I popped the duckings into their bathroom bathtub brooder,which had a heat lamp (an extra $100 to the electric bill). I had thought I would have to introduce the ducklings to food, like chicks, but they were born hungry. As soon as I introduced food they were on it. And on it, and on it...they doubled their size every day for weeks. And, like little babies, they cried for more food and water 3 times a night. Now you realize why I hadn't posted; new mother syndrome, a.k.a. sleep deprivation.

I would love to tell you that we get along "swimmingly", but there was the unfortunate meal worm incident. You may perhaps recall that I was raising meal worms to supplement their diet. At 3 weeks old they were such great big downy babies that I thought it was time to introduce their meal worm treat. I had put half of the 5000 meal worms in the fridge and saved half to breed more meal worms. I pulled out the chilled semi-hibernating meal worms from the fridge and sprinkled about a hundred of them over the ducklings. The result was far from my expectations. The ducklings immediately began shrieking (I think they said "snake!") and formed a duck huddle as far away from the meal worms as they could get...trying to form One Big Duck. I have to say that the did a fairly impressive imitation. And every time an itsy bitsy meal worm (their natural food) raised it's head or uncurled itself as it warmed up the ducklings went into new paroxysms of shrieking and huddled farther away into One Big Afraid Duck. What a bunch of girls.

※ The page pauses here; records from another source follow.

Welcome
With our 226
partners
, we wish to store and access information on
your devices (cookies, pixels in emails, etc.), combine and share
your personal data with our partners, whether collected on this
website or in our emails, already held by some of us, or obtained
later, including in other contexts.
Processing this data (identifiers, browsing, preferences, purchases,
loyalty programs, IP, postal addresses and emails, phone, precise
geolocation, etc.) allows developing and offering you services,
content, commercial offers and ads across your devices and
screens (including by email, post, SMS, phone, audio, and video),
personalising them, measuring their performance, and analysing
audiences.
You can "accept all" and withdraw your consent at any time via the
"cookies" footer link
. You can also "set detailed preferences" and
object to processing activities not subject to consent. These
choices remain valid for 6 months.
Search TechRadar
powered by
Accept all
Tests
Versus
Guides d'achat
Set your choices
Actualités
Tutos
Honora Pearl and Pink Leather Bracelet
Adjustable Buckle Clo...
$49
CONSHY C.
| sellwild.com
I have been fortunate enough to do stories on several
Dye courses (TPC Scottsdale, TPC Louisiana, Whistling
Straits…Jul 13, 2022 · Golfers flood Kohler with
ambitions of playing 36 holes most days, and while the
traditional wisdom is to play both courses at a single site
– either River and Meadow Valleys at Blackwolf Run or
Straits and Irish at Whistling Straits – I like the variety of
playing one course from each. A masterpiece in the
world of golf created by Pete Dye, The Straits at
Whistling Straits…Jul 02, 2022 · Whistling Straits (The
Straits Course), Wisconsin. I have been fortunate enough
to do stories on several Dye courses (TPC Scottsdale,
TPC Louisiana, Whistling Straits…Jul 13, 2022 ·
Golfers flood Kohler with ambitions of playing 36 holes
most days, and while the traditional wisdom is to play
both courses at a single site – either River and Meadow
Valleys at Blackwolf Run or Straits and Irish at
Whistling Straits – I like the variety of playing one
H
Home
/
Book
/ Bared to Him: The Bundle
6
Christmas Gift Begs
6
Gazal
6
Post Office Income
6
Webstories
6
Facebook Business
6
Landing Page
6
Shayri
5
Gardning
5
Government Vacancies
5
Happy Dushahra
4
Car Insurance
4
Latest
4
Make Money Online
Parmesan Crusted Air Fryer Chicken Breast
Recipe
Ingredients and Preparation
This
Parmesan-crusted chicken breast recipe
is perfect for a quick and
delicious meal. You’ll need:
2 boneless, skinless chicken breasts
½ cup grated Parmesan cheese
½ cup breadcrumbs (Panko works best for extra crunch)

And they stayed afraid until I removed every blessed last meal worm. Ever since, to the ducklings I've been The Lady Who Throws Snakes and when I walk into the room they make One Big Afraid Duck. This doesn't endear them to a woman who gets up 3 times a night to feed and water them, swims them twice a day, cleans up endless piles of duck poo and schedules her day around duck needs. They're a month old now, and it's getting a little better in our relationship since I've learned that they'll eat fresh micro-greens out of my hand. Still, I don't believe that I'll offer them meal worms again. I have emotional scars.